NSW cut the isolation period for people infected with COVID-19 to 10 days last week, but further reductions are under consideration.
State Health Minister Brad Hazzard said he believed the proposal was worth “strong consideration”.
Employment Minister Stuart Robert said it would be a decision for National Cabinet.
“But it just goes to show how well the nation’s doing, how strong our vaccination rates are, that these conversations are now being had,” he told Today.
It follows a move by the US Centres for Disease Control and Prevention to shorten the recommended isolation time for COVID-19 patients to five days, if they are asymptomatic.
The CDC similarly shortened the isolation time for close contacts – even recommending zero days in isolation for people who have had booster shots.
An expert backed the plan for Australia.
Professor Peter Collignon said it’s a balance between people being less infectious and the other costs of the rules such as economic impact.
He said changes need to be made more proportionate to risk, with only unvaccinated people most likely to become very ill.
“Day five is somewhat arbitrary but it’s at a level when your infectious dose and your ability to infect others is markedly lower for the majority of people,” he told Today.
“And that’s why they’ve picked that number.
“It could have been four days or seven days but every day you pick has both personal and economic consequences and you want to make the risk very low but you can’t necessarily make it zero for everybody. “
“You can’t eliminate COVID anymore.
“We need to keep the numbers down as low as we can but without, if you like, paralysing people and the economy.”

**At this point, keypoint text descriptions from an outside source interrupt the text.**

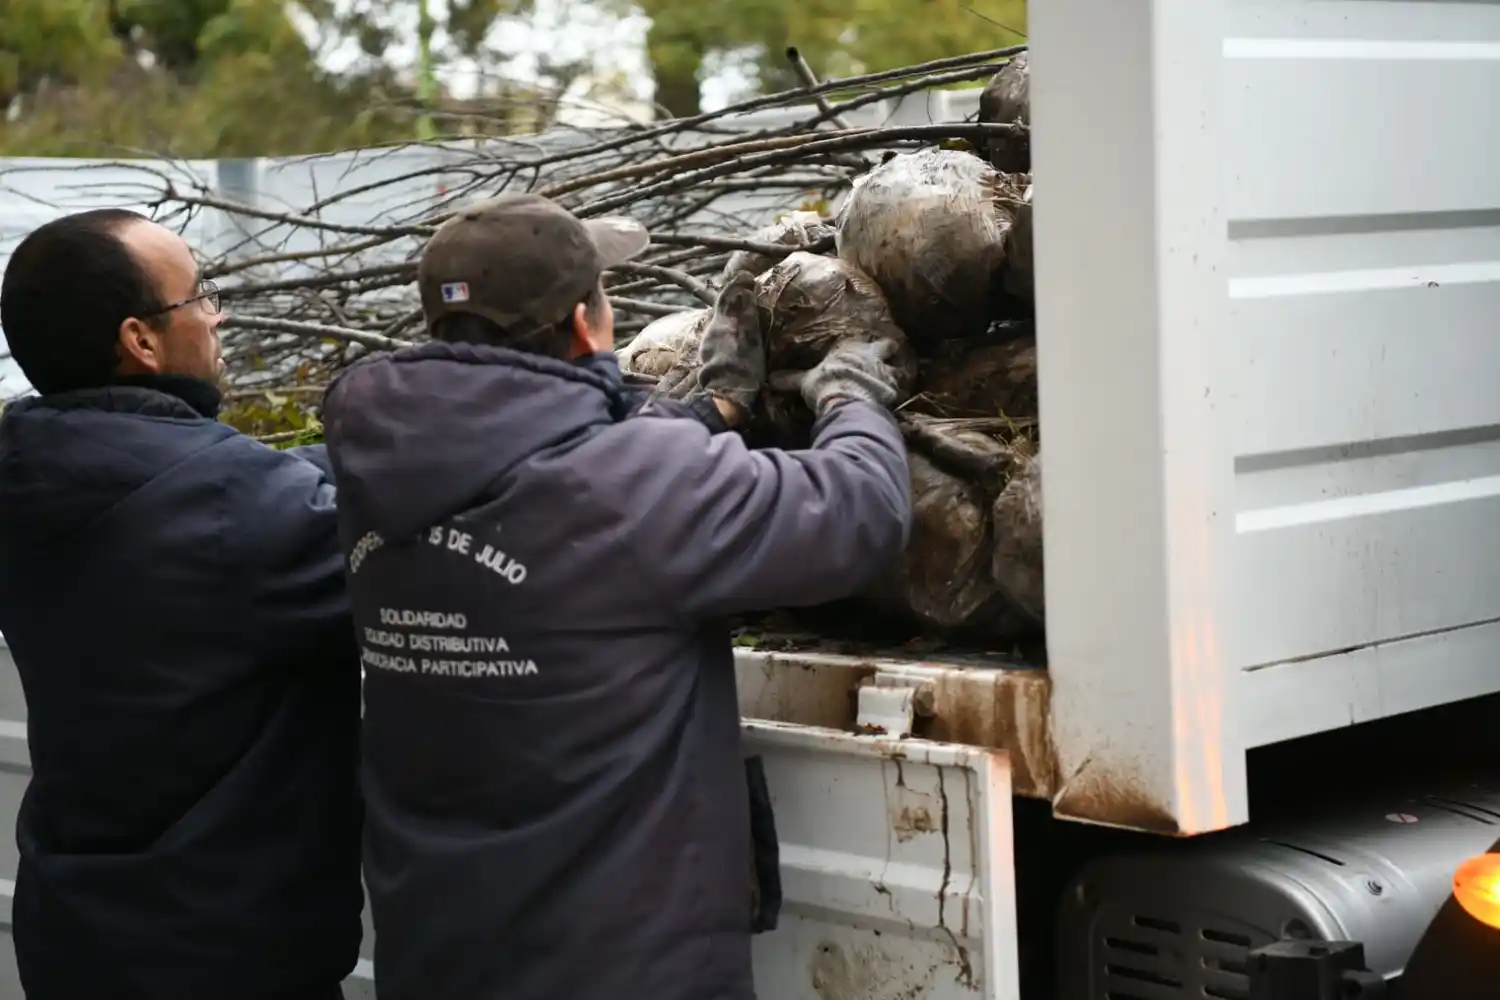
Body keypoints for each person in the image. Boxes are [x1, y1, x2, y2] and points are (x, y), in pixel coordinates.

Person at [320, 192, 913, 1000]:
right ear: (583, 325)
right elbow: (857, 513)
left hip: (441, 947)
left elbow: (554, 464)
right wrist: (852, 396)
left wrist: (712, 410)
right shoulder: (629, 486)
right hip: (621, 964)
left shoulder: (369, 468)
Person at [0, 209, 363, 1000]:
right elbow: (410, 527)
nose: (217, 314)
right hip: (225, 951)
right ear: (141, 340)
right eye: (200, 295)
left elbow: (253, 490)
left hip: (75, 935)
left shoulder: (27, 476)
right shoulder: (229, 505)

Meanwhile, NSW continues to call for people to avoid PCR testing unless they are directed to get one or have COVID-19 symptoms, with testing clinics overrun around the state.
Yesterday, at least one clinic was forced to turn people away even before it opened, as those seeking tests queued overnight.
But Pharmacy Guild of Australia NSW president David Heffernan said there was a shortage of rapid antigen tests on shelves due to the public holidays.
“Having these announcements obviously don’t help when pharmacies don’t have the ability to top up,” he said.
“There has been a spike in the demand of rapid antigen tests and therefore a lot of pharmacies have been depleted.”
NSW Premier Dominic Perrottet said more stock had been ordered.
“We’ve put an order in for 20 million rapid tests and my understanding is they will be available by the end of January,” he said.
NSW reported 6062 new COVID-19 cases and one death yesterday, with intensive care admissions rising only slightly.